Strains are classified as 1st, 2nd and 3rd degree:

  • 1st Degree: Mild sprains with minor pain, swelling and only very temporary dysfunction. Usually do not require medical or physiotherapy intervention to resolve fully.
  • 2nd Degree: Moderate Sprains- pain, swelling and dysfunction (e.g. limp).
     This type of sprain will recover quicker and better with physiotherapy.
  • 3rd Degree: Major sprain- pain, swelling and major dysfunction (e.g. unable to walk). This type of sprain needs medical intervention for surgical repair and or immobilisation in a cast or splint.

Until your injury has been assessed and for the first 48 hours you should follow the R.I.C.E. principle:

REST:   do not use the affected joint.

ICE: for 10 minutes at a time as often as possible especially in the first 24 hrs.

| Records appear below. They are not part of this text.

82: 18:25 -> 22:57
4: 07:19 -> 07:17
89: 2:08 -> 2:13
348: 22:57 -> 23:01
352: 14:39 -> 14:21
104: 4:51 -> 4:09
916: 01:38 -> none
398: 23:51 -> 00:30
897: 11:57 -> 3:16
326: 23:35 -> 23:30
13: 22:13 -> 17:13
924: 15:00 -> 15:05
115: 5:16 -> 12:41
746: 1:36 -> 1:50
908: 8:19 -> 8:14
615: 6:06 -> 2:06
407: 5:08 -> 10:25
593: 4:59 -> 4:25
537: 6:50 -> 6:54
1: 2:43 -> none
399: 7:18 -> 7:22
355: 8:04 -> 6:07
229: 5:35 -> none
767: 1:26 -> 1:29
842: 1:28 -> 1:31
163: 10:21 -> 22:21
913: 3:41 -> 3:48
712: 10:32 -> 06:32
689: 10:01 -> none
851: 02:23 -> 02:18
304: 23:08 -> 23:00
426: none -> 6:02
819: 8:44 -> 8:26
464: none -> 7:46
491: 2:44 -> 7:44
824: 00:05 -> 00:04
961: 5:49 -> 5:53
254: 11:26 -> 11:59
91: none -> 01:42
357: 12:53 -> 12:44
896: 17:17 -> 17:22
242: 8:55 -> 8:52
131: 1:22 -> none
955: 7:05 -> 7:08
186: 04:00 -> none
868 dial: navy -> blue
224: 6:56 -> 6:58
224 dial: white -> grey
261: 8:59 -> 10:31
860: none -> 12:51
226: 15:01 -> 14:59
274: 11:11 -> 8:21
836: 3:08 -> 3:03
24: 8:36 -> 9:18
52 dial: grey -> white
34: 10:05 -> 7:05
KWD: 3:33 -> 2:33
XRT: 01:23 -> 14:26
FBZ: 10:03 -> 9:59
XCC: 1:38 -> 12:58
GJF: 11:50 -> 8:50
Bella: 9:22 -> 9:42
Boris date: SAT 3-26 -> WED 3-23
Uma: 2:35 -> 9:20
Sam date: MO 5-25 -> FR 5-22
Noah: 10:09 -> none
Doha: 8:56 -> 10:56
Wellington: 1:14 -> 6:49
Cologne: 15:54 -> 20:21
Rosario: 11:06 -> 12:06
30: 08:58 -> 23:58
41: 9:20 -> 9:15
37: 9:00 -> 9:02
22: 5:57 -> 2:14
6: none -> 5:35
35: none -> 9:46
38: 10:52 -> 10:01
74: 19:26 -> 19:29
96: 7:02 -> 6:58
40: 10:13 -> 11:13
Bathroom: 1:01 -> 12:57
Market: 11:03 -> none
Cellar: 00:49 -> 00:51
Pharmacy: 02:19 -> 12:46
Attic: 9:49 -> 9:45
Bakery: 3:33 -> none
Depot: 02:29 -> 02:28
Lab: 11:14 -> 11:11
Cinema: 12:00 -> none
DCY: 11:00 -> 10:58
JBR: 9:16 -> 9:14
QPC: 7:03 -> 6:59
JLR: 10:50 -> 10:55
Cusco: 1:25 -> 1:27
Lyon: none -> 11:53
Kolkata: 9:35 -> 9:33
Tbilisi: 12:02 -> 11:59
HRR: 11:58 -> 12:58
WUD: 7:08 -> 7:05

COMPRESSION: apply a firm bandage.

ELEVATION: raise the injured joint above the level of the heart (to help drain swelling).

Physiotherapy will restore full pain-free stretch and strength in the injured muscle. Early treatment is vital because if bleeding is unchecked a large amount of swelling can occur, leading to a much more extensive area of scarred tissue (hard inflexible scab like tissue). This will then need to be treated prolonging recovery time considerably.

Initially treatment will aim to decrease pain and swelling using electrotherapy (ultrasound and interferential) and the R.I.C.E. principle. Once bleeding/swelling has stopped, stretching and strengthening exercises will be prescribed. A detailed assessment of care, strength, general flexibility and bio-mechanics will be made to identify any possible predisposing factors (e.g. flat feet, tight hamstrings, stiff back, weak core muscle groups). A comprehensive rehab program will then be devised.

 

HAEMATOMAS

A deep muscle bruise which may or may not be visible on the surface of the skin. It is common infield sports such as football, hurling, camogie,rugby and soccer and when occurs in the thigh is usually referred to as a “Dead Leg”. It can be very painful and the involved muscle is difficult to move.

Physiotherapy will initially aim to minimise the bleeding using the R.I.C.E. principle mentioned above. It is important that the involved muscle regains normal strenght and flexibility otherwise it will be at risk of tearing when the patient returns to sport. Electrotherapy, massage and exercise will be prescribed to attain this in the shortest time possible.